Anaïs Barbeau-Lavalette a dû voir son film Inch'Allah au moins 150 fois, mais hier soir, à Berlin, c'est la première fois qu'elle pleurait.

Pas parce que la salle du Cinemaxx était pleine à craquer et que le public a suivi sans broncher l'histoire de Chloé, jeune médecin du Québec qui vit à Jérusalem et travaille dans un dispensaire en Palestine, allant et venant entre Rand, son amie palestinienne, et Ava, son amie israélienne du point de contrôle.

Anaïs n'a pas pleuré non plus en entendant les applaudissements nourris et chaleureux.

Elle a pleuré pour une raison toute simple. Il y a quatre mois, la cinéaste de 34 ans n'a pas eu le temps de se rendre à l'hôpital pour accoucher de son deuxième fils, le petit Ulysse. Elle a donc accouché dans son auto comme le fait Rand, la jeune Palestinienne du film, à la différence que le tacot de Rand est coincé dans un point de contrôle où un soldat israélien trop zélé refuse de la laisser passer.

Résultat: le bébé naît, mais meurt quelques secondes plus tard dans les bras de Chloé (Évelyne Brochu), qui court en vain vers l'hôpital avec son petit corps inerte et en sang. C'est cette scène déchirante qui a fait pleurer Anaïs.

« J'ai réalisé, pour la première fois depuis mon accouchement, que s'il y avait eu un checkpoint à Montréal, mon petit Ulysse ne serait peut-être pas là avec moi et ça m'a fait un choc », a t-elle dit en lançant un regard attendri au petit Ulysse endormi dans les bras de sa gardienne.

Accueil chaleureux

Pour le reste, Anaïs était ravie de l'accueil chaleureux des Berlinois. Les gens de Téléfilm, de la SODEC, de la délégation du Québec et de l'ambassade du Canada l'étaient aussi. Mais pas autant que les producteurs Luc Déry et Kim McCraw.

Après un succès mitigé au Québec, les producteurs ont bon espoir que le film connaîtra un nouveau souffle et une deuxième vie, d'abord à Berlin, puis un peu partout en Europe. Plus d'une quinzaine de pays ont acheté le film, y compris l'Australie.

En mars, Inch'Allah sortira en Suisse, en Belgique et dans 60 salles en France, ce qui n'est pas rien. Selon Luc Déry, Inch'Allah démarre en Europe de la même façon qu'avait démarré Incendies.

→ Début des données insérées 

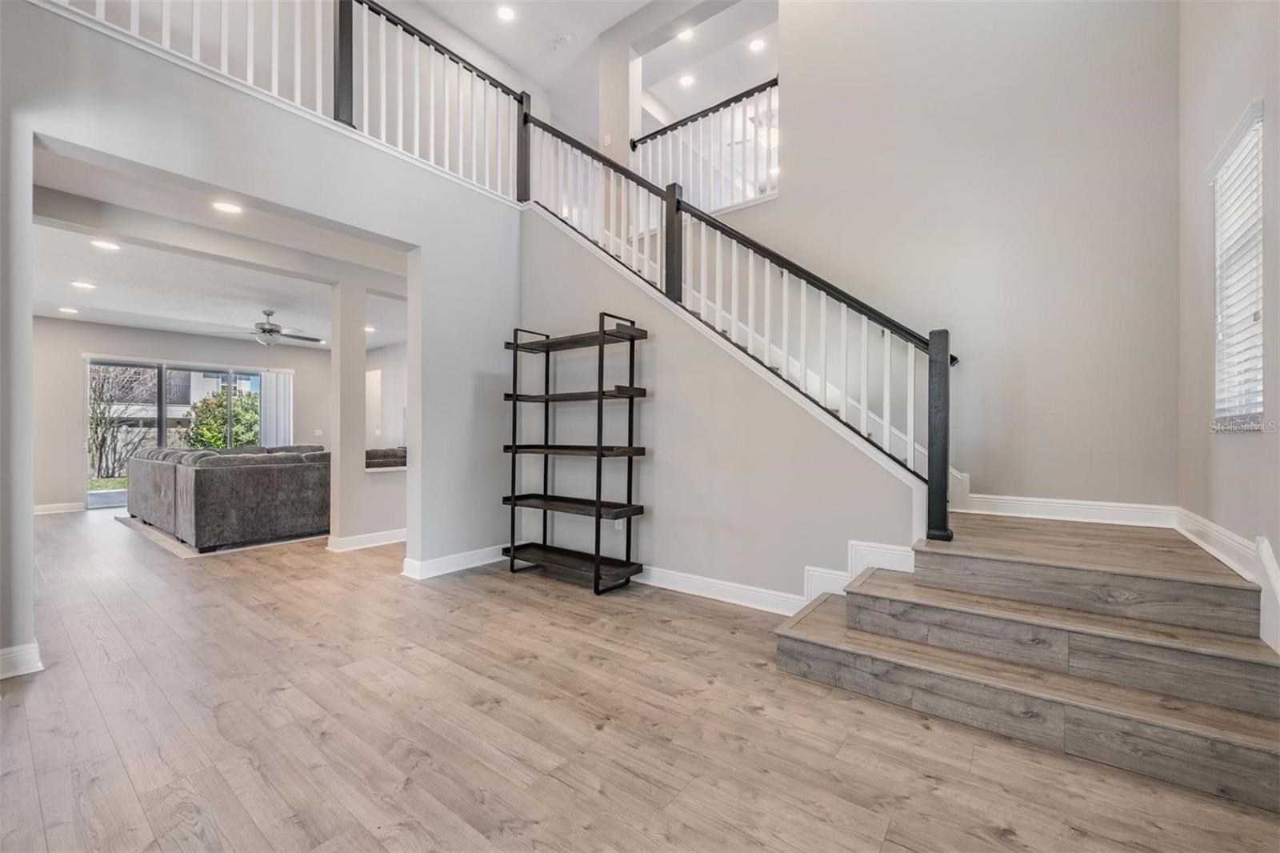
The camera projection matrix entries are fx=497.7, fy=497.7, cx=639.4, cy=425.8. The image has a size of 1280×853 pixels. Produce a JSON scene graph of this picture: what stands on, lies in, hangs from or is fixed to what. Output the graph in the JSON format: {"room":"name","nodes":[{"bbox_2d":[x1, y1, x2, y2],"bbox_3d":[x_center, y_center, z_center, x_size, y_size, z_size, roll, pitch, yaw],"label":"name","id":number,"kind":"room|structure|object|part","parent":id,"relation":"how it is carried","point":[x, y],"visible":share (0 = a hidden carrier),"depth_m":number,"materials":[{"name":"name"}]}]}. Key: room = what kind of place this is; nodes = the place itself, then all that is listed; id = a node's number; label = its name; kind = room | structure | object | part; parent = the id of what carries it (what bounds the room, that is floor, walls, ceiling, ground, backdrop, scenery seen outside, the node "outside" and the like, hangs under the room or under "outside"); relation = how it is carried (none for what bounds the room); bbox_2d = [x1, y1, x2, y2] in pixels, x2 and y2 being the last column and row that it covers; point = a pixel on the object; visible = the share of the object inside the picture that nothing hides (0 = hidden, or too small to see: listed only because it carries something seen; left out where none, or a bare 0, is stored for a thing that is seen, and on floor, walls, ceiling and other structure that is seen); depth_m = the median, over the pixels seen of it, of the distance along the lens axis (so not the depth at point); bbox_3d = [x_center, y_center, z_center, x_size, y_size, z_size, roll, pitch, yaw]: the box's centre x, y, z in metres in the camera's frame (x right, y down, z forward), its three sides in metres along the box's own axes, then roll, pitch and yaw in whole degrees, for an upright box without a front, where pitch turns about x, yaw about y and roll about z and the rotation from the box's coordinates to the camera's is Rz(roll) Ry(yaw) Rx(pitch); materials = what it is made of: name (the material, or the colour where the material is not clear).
{"room":"entryway","nodes":[
{"label":"entryway","id":0,"kind":"room"},
{"bbox_2d":[32,319,329,512],"bbox_3d":[-7.042,-0.166,7.509,0.146,2.649,4.475,0,0,38],"label":"far wall","id":1,"kind":"structure","parent":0,"point":[109,326],"depth_m":6.93,"materials":[{"name":"paint"}]},
{"bbox_2d":[33,500,85,514],"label":"baseboard","id":2,"kind":"structure","parent":1,"relation":"attached to","point":[38,508],"depth_m":6.64,"materials":[{"name":"white paint"}]},
{"bbox_2d":[84,355,265,509],"bbox_3d":[-7.098,0.094,7.900,0.125,2.093,2.132,0,0,38],"label":"sliding glass door","id":3,"kind":"structure","parent":1,"relation":"in","point":[161,429],"depth_m":7.55,"materials":[{"name":"glass"}]},
{"bbox_2d":[259,368,295,446],"bbox_3d":[-6.444,0.064,8.832,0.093,2.034,0.531,0,0,38],"label":"vertical blind","id":4,"kind":"object","parent":1,"relation":"attached to","point":[282,386],"visible":0.68,"depth_m":8.81,"materials":[{"name":"white fabric"}]},
{"bbox_2d":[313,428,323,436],"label":"light switch","id":5,"kind":"object","parent":1,"relation":"attached to","point":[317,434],"visible":0.99,"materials":[{"name":"white plastic"}]},
{"bbox_2d":[31,152,410,350],"bbox_3d":[-4.058,-1.609,5.307,6.010,0.234,4.493,0,0,38],"label":"living room ceiling","id":6,"kind":"structure","parent":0,"point":[96,317],"depth_m":4.71,"materials":[{"name":"white paint"}]},
{"bbox_2d":[58,305,79,314],"bbox_3d":[-7.047,-1.428,6.148,0.205,0.016,0.202,0,0,38],"label":"recessed light","id":7,"kind":"object","parent":6,"relation":"in","point":[66,309],"visible":0.98,"depth_m":6.13,"materials":[{"name":"white"}]},
{"bbox_2d":[71,280,95,289],"bbox_3d":[-5.767,-1.460,5.162,0.202,0.013,0.200,0,0,38],"label":"recessed light","id":8,"kind":"object","parent":6,"relation":"in","point":[81,284],"visible":0.98,"depth_m":5.15,"materials":[{"name":"white"}]},
{"bbox_2d":[89,238,121,250],"bbox_3d":[-4.474,-1.521,4.164,0.191,0.009,0.191,0,0,38],"label":"recessed light","id":9,"kind":"object","parent":6,"relation":"in","point":[106,245],"visible":0.98,"depth_m":4.16,"materials":[{"name":"white"}]},
{"bbox_2d":[211,200,243,213],"bbox_3d":[-2.862,-1.522,3.452,0.192,0.010,0.191,0,0,38],"label":"recessed light","id":10,"kind":"object","parent":6,"relation":"in","point":[224,207],"visible":0.99,"depth_m":3.45,"materials":[{"name":"white"}]},
{"bbox_2d":[220,309,322,345],"bbox_3d":[-4.671,-1.210,6.283,1.165,0.462,1.161,0,0,38],"label":"ceiling fan","id":11,"kind":"object","parent":6,"relation":"hanging from","point":[271,329],"visible":0.97,"depth_m":6.18,"materials":[{"name":"silver metal"}]},
{"bbox_2d":[364,324,377,332],"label":"recessed light","id":12,"kind":"object","parent":6,"relation":"in","point":[366,329],"visible":0.88,"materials":[{"name":"white"}]},
{"bbox_2d":[0,6,522,673],"bbox_3d":[-2.274,-0.496,2.949,0.150,3.273,4.047,0,0,38],"label":"left wall","id":13,"kind":"structure","parent":0,"point":[76,140],"depth_m":3.17,"materials":[{"name":"paint"}]},
{"bbox_2d":[0,640,43,678],"bbox_3d":[-3.106,1.069,1.935,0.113,0.119,0.955,0,0,38],"label":"baseboard","id":14,"kind":"structure","parent":13,"relation":"attached to","point":[34,650],"depth_m":2.27,"materials":[{"name":"white paint"}]},
{"bbox_2d":[46,0,525,202],"bbox_3d":[-1.971,-2.534,3.158,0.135,1.194,3.043,0,0,38],"label":"balcony railing","id":15,"kind":"object","parent":13,"relation":"attached to","point":[362,1],"visible":0.75,"depth_m":3.43,"materials":[{"name":"white wood"}]},
{"bbox_2d":[402,543,507,579],"bbox_3d":[-1.382,1.076,4.065,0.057,0.118,1.123,0,0,38],"label":"baseboard","id":16,"kind":"structure","parent":13,"relation":"attached to","point":[470,566],"depth_m":3.92,"materials":[{"name":"white paint"}]},
{"bbox_2d":[330,273,410,550],"bbox_3d":[-2.141,-0.147,5.363,0.272,2.567,2.405,0,0,38],"label":"partition wall","id":17,"kind":"structure","parent":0,"point":[346,526],"depth_m":4.64,"materials":[{"name":"grey paint"}]},
{"bbox_2d":[326,528,407,551],"bbox_3d":[-2.364,1.092,5.146,0.217,0.112,1.585,0,0,38],"label":"baseboard","id":18,"kind":"structure","parent":17,"relation":"attached to","point":[364,538],"depth_m":4.72,"materials":[{"name":"white paint"}]},
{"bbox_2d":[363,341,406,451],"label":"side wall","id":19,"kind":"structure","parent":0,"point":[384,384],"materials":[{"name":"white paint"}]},
{"bbox_2d":[405,0,774,134],"bbox_3d":[-0.634,-4.262,3.715,7.736,0.187,8.797,0,0,38],"label":"upper ceiling","id":20,"kind":"structure","parent":0,"point":[645,1],"depth_m":5.49,"materials":[{"name":"white paint"}]},
{"bbox_2d":[495,4,515,21],"bbox_3d":[-1.352,-4.144,4.991,0.183,0.013,0.180,0,0,38],"label":"recessed light","id":21,"kind":"object","parent":20,"relation":"in","point":[504,16],"visible":0.98,"depth_m":4.99,"materials":[{"name":"white"}]},
{"bbox_2d":[547,32,570,50],"bbox_3d":[-0.871,-4.045,5.266,0.252,0.040,0.176,0,0,38],"label":"smoke detector","id":22,"kind":"object","parent":20,"relation":"attached to","point":[562,38],"visible":0.99,"depth_m":5.24,"materials":[{"name":"white"}]},
{"bbox_2d":[676,25,694,42],"bbox_3d":[0.477,-4.137,5.257,0.176,0.012,0.175,0,0,38],"label":"recessed light","id":23,"kind":"object","parent":20,"relation":"in","point":[682,36],"visible":0.97,"depth_m":5.26,"materials":[{"name":"white"}]},
{"bbox_2d":[678,72,695,86],"bbox_3d":[0.556,-4.123,5.930,0.181,0.011,0.179,0,0,38],"label":"recessed light","id":24,"kind":"object","parent":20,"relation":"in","point":[687,81],"visible":0.98,"depth_m":5.92,"materials":[{"name":"white"}]},
{"bbox_2d":[748,36,766,50],"bbox_3d":[1.296,-4.210,5.491,0.176,0.012,0.174,0,0,38],"label":"recessed light","id":25,"kind":"object","parent":20,"relation":"in","point":[758,43],"visible":0.98,"depth_m":5.48,"materials":[{"name":"white"}]},
{"bbox_2d":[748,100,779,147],"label":"ceiling fan","id":26,"kind":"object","parent":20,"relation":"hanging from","point":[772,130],"visible":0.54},
{"bbox_2d":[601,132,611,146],"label":"light switch","id":27,"kind":"object","parent":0,"point":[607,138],"visible":0.9,"depth_m":5.17,"materials":[{"name":"white plastic"}]},
{"bbox_2d":[0,506,1279,852],"bbox_3d":[-2.179,1.186,4.491,11.743,0.111,8.387,0,0,38],"label":"floor","id":28,"kind":"structure","parent":0,"point":[582,831],"depth_m":1.86,"materials":[{"name":"brown wood"}]},
{"bbox_2d":[118,513,327,557],"bbox_3d":[-4.345,1.138,6.127,2.674,0.014,2.253,0,0,38],"label":"rug","id":29,"kind":"object","parent":28,"relation":"on","point":[144,528],"visible":0.26,"depth_m":4.97,"materials":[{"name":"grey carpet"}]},
{"bbox_2d":[124,443,327,550],"bbox_3d":[-4.393,0.681,6.173,3.012,0.863,2.219,0,0,38],"label":"sectional sofa","id":30,"kind":"object","parent":29,"relation":"on","point":[214,474],"visible":0.92,"depth_m":4.82,"materials":[{"name":"grey fabric"}]},
{"bbox_2d":[365,446,406,468],"bbox_3d":[-3.426,0.730,6.973,1.051,0.809,1.153,0,0,38],"label":"sofa","id":31,"kind":"object","parent":28,"relation":"on","point":[377,451],"visible":0.22,"depth_m":6.63,"materials":[{"name":"fabric"}]},
{"bbox_2d":[500,313,649,593],"bbox_3d":[-0.511,0.185,3.774,1.147,1.911,0.398,0,0,38],"label":"shelving unit","id":32,"kind":"object","parent":28,"relation":"on","point":[517,346],"visible":0.99,"depth_m":3.67,"materials":[{"name":"black metal"}]},
{"bbox_3d":[-0.535,1.019,3.740,1.178,0.051,0.439,0,0,38],"label":"shelf","id":33,"kind":"part","parent":32,"relation":"part of","materials":[{"name":"brown wood"}]},
{"bbox_3d":[-0.516,0.592,3.732,1.206,0.040,0.430,0,0,38],"label":"shelf","id":34,"kind":"part","parent":32,"relation":"part of","materials":[{"name":"brown wood"}]},
{"bbox_3d":[-0.486,0.183,3.728,1.197,0.037,0.479,0,0,38],"label":"shelf","id":35,"kind":"part","parent":32,"relation":"part of","materials":[{"name":"brown wood"}]},
{"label":"shelf","id":36,"kind":"part","parent":32,"relation":"part of","materials":[{"name":"brown wood"}]},
{"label":"shelf","id":37,"kind":"part","parent":32,"relation":"part of","materials":[{"name":"brown wood"}]},
{"bbox_2d":[775,510,1279,812],"bbox_3d":[1.891,0.462,2.465,1.886,1.365,2.134,0,0,38],"label":"staircase","id":38,"kind":"structure","parent":28,"relation":"on","point":[795,625],"depth_m":2.00,"materials":[{"name":"brown wood"}]},
{"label":"step","id":39,"kind":"part","parent":38,"relation":"part of","materials":[{"name":"brown wood"}]},
{"bbox_2d":[521,208,919,607],"bbox_3d":[0.217,-0.296,3.636,3.248,2.933,0.132,0,0,38],"label":"stair wall","id":40,"kind":"structure","parent":0,"point":[582,264],"depth_m":3.44,"materials":[{"name":"paint"}]},
{"bbox_2d":[612,517,624,530],"bbox_3d":[-0.166,0.736,3.789,0.073,0.115,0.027,0,0,38],"label":"wall socket","id":41,"kind":"object","parent":40,"relation":"attached to","point":[619,528],"visible":0.54,"depth_m":3.78,"materials":[{"name":"white plastic"}]},
{"bbox_2d":[521,96,954,541],"bbox_3d":[0.299,-1.122,3.575,3.266,3.911,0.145,0,0,38],"label":"stair railing","id":42,"kind":"object","parent":40,"relation":"attached to","point":[847,302],"visible":0.86,"depth_m":3.11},
{"bbox_2d":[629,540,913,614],"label":"baseboard","id":43,"kind":"structure","parent":40,"relation":"attached to","point":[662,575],"depth_m":3.07,"materials":[{"name":"white paint"}]},
{"bbox_2d":[658,0,1176,517],"bbox_3d":[1.324,-1.632,4.056,4.295,5.469,0.153,0,0,38],"label":"stairwell wall","id":44,"kind":"structure","parent":0,"point":[805,106],"depth_m":3.28,"materials":[{"name":"paint"}]},
{"bbox_2d":[632,76,779,213],"bbox_3d":[0.766,-2.539,4.651,2.170,1.214,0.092,0,0,38],"label":"balcony railing","id":45,"kind":"object","parent":44,"relation":"attached to","point":[640,140],"visible":0.61,"depth_m":4.75,"materials":[{"name":"white wood"}]},
{"bbox_2d":[954,492,1175,527],"bbox_3d":[2.502,0.508,3.090,1.218,0.119,0.017,0,0,38],"label":"baseboard","id":46,"kind":"structure","parent":44,"relation":"attached to","point":[1015,498],"depth_m":3.00,"materials":[{"name":"white paint"}]},
{"bbox_2d":[1177,0,1279,646],"bbox_3d":[1.532,-1.213,0.736,0.157,4.618,5.278,0,0,38],"label":"right wall","id":47,"kind":"structure","parent":0,"point":[1238,441],"depth_m":2.21,"materials":[{"name":"paint"}]},
{"bbox_2d":[1176,508,1279,658],"bbox_3d":[1.950,0.617,1.389,0.022,0.463,3.927,0,0,38],"label":"baseboard","id":48,"kind":"structure","parent":47,"relation":"attached to","point":[1223,535],"depth_m":1.96,"materials":[{"name":"white paint"}]},
{"bbox_2d":[1210,98,1264,426],"bbox_3d":[2.553,-0.581,2.061,0.124,1.256,0.632,0,0,38],"label":"window","id":49,"kind":"structure","parent":47,"relation":"in","point":[1261,414],"depth_m":2.18,"materials":[{"name":"white"}]},
{"bbox_2d":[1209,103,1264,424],"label":"window blind","id":50,"kind":"object","parent":49,"relation":"attached to","point":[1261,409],"visible":0.7,"depth_m":2.08,"materials":[{"name":"white plastic"}]},
{"label":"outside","id":51,"kind":"structure","parent":0,"visible":0},
{"label":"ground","id":52,"kind":"structure","parent":51,"visible":0},
{"bbox_2d":[88,362,159,477],"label":"tree","id":53,"kind":"object","parent":52,"relation":"on","point":[103,441],"visible":0.66,"materials":[{"name":"plant"}]},
{"bbox_2d":[88,365,263,422],"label":"neighboring house","id":54,"kind":"structure","parent":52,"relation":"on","point":[178,416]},
{"bbox_2d":[184,388,258,449],"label":"bush","id":55,"kind":"object","parent":52,"relation":"on","point":[209,438],"visible":0.54,"materials":[{"name":"green plant"}]}
]}

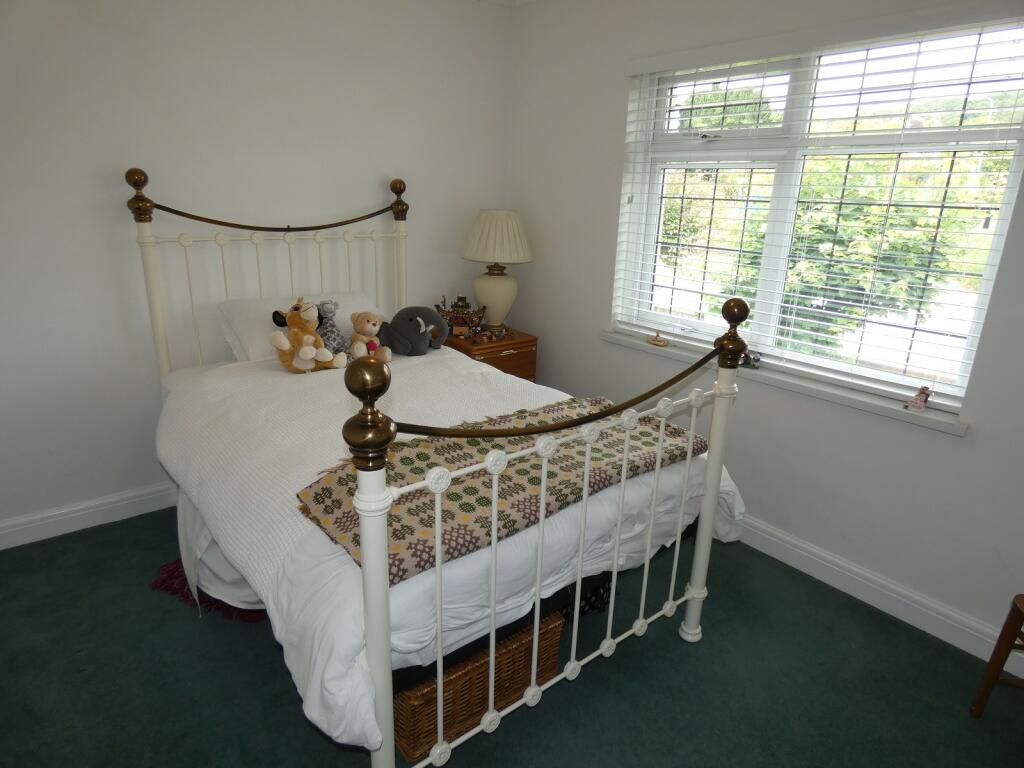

À la fin de la projection, quelques questions ont fusé de la salle. Un spectateur voulait savoir si Israël et la Jordanie avaient participé au financement du film, vu les remerciements qui leur sont adressés au générique. Non. Inch'Allah est une coproduction entre la France et le Canada. Le film a été tourné à 80% en Jordanie, mais la Jordanie n'a pas versé un sou, et Israël non plus.

Amitié impossible

Tous les membres de l'équipe d'Inch'Allah présents hier soir avaient déjà vu le film, sauf une personne: Sivan Levy, jeune actrice, réalisatrice et chanteuse de Tel-Aviv qui incarne Ava, la soldate du point de contrôle.

Comme Ava, Sivan a dû faire son service militaire à 18 ans. C'est obligatoire pour les filles comme pour les garçons en Israël. Heureusement, Sivan n'a pas eu à sévir en uniforme au point de contrôle, mais plutôt comme musicienne.

L'actrice tenait absolument à voir le film sur grand écran et a donc décidé de venir à Berlin où, en plus, elle présentait un court métrage. Avant la projection, elle était nerveuse et craignait de mal réagir à un film que certains qualifient de pro-palestinien. Après la projection, elle était soulagée.

« C'est un beau film sur l'amitié impossible entre deux peuples où personne n'a tort ni raison. C'est un film dont je suis très fière », a-t-elle lancé avec un grand sourire, point d'orgue d'une soirée qui n'aurait pas pu mieux finir.